I think the Lecuadia flavored value investing strategy is a lot more attractive than Berkshire’s current strategy because it can generate greater returns. The problem is that as a small investor, Lecuadia’s strategy is not entirely possible to replicate due to their application of managerial competence. The philosophy is worth paying attention to though, even though it is not exactly unique (excluding the fact that it has been successfully adhered to over a long period of time). They want cheap and beaten down stocks/companies/situations, but safe enough that they can simply wait out the bad times. I don’t think this is limited to the rare high quality net-net stock, but those do present the most obvious example of this strategy. I mistakenly thought that Seahawk Drilling was a stock that fell into this category. Changes in leadership at distressed companies, such as Supervalu, can indicate a turnaround of a distressed asset with better management, although I'd venture Leucadia would take exception to the debt load.

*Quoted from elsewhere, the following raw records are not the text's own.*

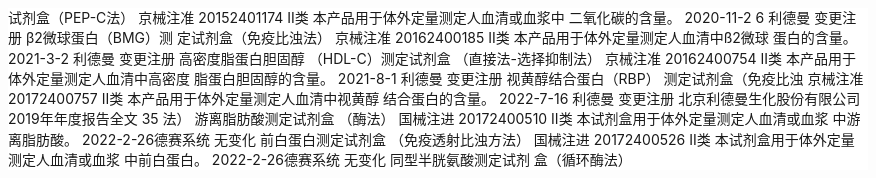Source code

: 试剂盒（PEP-C法）
京械注准
20152401174
II类
本产品用于体外定量测定人血清或血浆中
二氧化碳的含量。
2020-11-2
6
利德曼
变更注册
β2微球蛋白（BMG）测
定试剂盒（免疫比浊法）
京械注准
20162400185
II类
本产品用于体外定量测定人血清中ß2微球
蛋白的含量。
2021-3-2
利德曼
变更注册
高密度脂蛋白胆固醇
（HDL-C）测定试剂盒
（直接法-选择抑制法）
京械注准
20162400754
II类
本产品用于体外定量测定人血清中高密度
脂蛋白胆固醇的含量。
2021-8-1
利德曼
变更注册
视黄醇结合蛋白（RBP）
测定试剂盒（免疫比浊
京械注准
20172400757
II类
本产品用于体外定量测定人血清中视黄醇
结合蛋白的含量。
2022-7-16
利德曼
变更注册
北京利德曼生化股份有限公司2019年年度报告全文
35
法）
游离脂肪酸测定试剂盒
（酶法）
国械注进
20172400510
II类
本试剂盒用于体外定量测定人血清或血浆
中游离脂肪酸。
2022-2-26德赛系统
无变化
前白蛋白测定试剂盒
（免疫透射比浊方法）
国械注进
20172400526
II类
本试剂盒用于体外定量测定人血清或血浆
中前白蛋白。
2022-2-26德赛系统
无变化
同型半胱氨酸测定试剂
盒（循环酶法）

At the same time, a buy and hold Buffett style of investing can work well for someone who doesn’t have the psychological wherewithal to confront the volatility of the Leucadia approach. Instead of lacking the psychological mettle to invest in the Coke’s and Walmart’s of the world, most people lack the intellectual capacity to identify and invest in the Coke’s and Walmart’s at a price that will result in strong compounded returns and minimal downside risk. It's increasingly difficult to invest alongside Buffett at similar prices in public companies because he is investing in fewer of these situations.
The irony of Berkshire vs. Lecuadia is that the current Berkshire investment strategy is not easy to replicate with certainty. The belief that one can do so is predicated on the assumption that people attempting to mirror the current Berkshire approach are actually mirroring it. The reality is that most people are just pretending to do so as a psychological cushion to justify a poor margin of safety from either a lack of meaningful evidence or laziness to identify truly undervalued securities (I always feel like a sucker when I click on links to article with titles that include Berkshire and Buffett in it and they turn out to be about overpriced and shitty companies, but I think this indicative of a lot of people's attempts to mirror Buffett's approach even if it is hyperbolic). From an intellectual and epistemological standpoint, the Leucadia approach is much easier to replicate, but one must successfully reverse engineer and understand their process. Their process is easier to replicate than Buffett's with situations in which neither are involved, so it is worth studying for those looking spend a lot of time on their stock selection. It is not unique, but it is another perspective a deep value margin of safety type of investment framework, which I believe is easy to replicate assuming you have the psychological mettle. Leucadia's most recent shareholder letter is out and they have letters going back a few years on their website. The suggestion that they are worth reading is not exactly novel, but it is worth repeating.